Andrew Tate, his brother Tristan, and two of their unnamed associates will go to trial on charges of rape, human trafficking, and forming a criminal gang to sexually exploit women, Romania’s organized crime agency said in a statement on Tuesday. While none of the four defendants were named in the statement, a spokesperson for the Tate brothers confirmed to NBC News that they were among the four defendants.
Per the crime agency, called DIICOT, Tate and his associates are charged with a range of crimes that include luring seven victims to Romania on false pretenses by deceiving the women into thinking they were in romantic relationships (what DIICOT calls “the loverboy method”). Upon bringing the women to Romania, the women were allegedly kept in the Tate brothers’ numerous properties and subjected to physical violence and sexual exploitation.
Following the indictment of Tate, Tristan, and their collaborators, prosecutors also requested permission to seize a long list of property, including 15 properties, 15 luxury cars (in addition to Tate’s cars that were already seized by authorities earlier this year), and about $385,000,000 worth of bitcoin.
Tate and his brother were arrested at the end of 2022 and held in Romanian jail through the end of March. For months, their repeated pleas to be released were ignored. While in jail, Tate continued to make frequent social media posts, where he bemoaned that “cockroaches, lice, and bed bugs are my only friends at night.” He repeatedly claimed that the charges against him were part of a Matrix-based conspiracy—despite how his own website and social media posts boasted about the criminal behaviors for which he was jailed. Since March 31, the brothers, who are dual U.S.-British citizens, have remained under house arrest in Romania.
While Tate was incarcerated, multiple reports came to light detailing allegations of rape and violence in addition to the charges Romanian authorities have brought forth. In 2015, Tate was reportedly investigated by police in the U.K. after being accused of rape by three women and assault by another. Earlier this month, Tate received a legal letter from four women accusing him of sexual assault and physical violence, warning Tate of imminent legal action in London’s High Court.
“While this experience has been extremely traumatic for us, we have taken strength in the fact that we have decided to take a stand, and are not alone,” one of the unnamed plaintiffs said in a statement. “We hope that bringing this claim will encourage other people to speak out against their abusers, no matter how powerful they are.”

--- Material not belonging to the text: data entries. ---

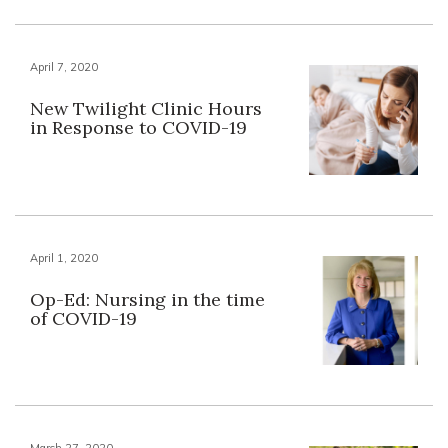
April 7, 2020
New Twilight Clinic Hours
in Response to COVID-19
April 1, 2020
Op-Ed: Nursing in the time
of COVID-19
March 27, 2020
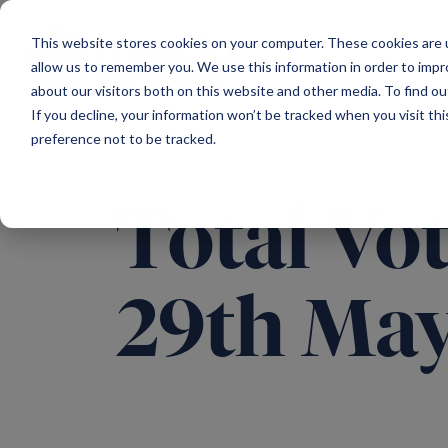
Main Navigation
This website stores cookies on your computer. These cookies are u
allow us to remember you. We use this information in order to imp
about our visitors both on this website and other media. To find ou
If you decline, your information won’t be tracked when you visit th
preference not to be tracked.
Total Vot
29th Ma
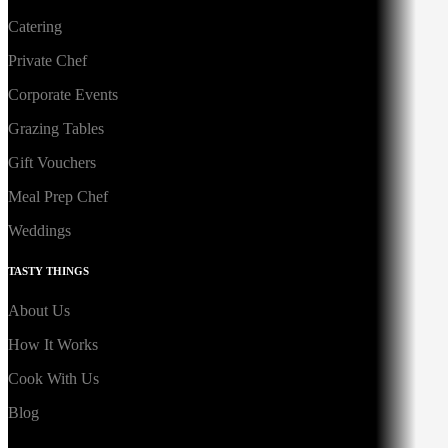
Catering
Private Chef
Corporate Events
Grazing Tables
Gift Vouchers
Meal Prep Chef
Weddings
TASTY THINGS
About Us
How It Works
Cook With Us
Blog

The spokesperson for the Tate brothers told NBC that they deny all of the allegations brought against them by Romanian prosecutors and regard their impending trial as an opportunity to “demonstrate their innocence and vindicate their reputation.” No date has been set for the trial yet—but despite (or perhaps because of) all of this, the brothers maintain their mega-influence among men—especially young men and boys—around the world. And given their unapologetic embrace of overt, violent misogyny, the inevitable spectacle that their trial will produce is concerning.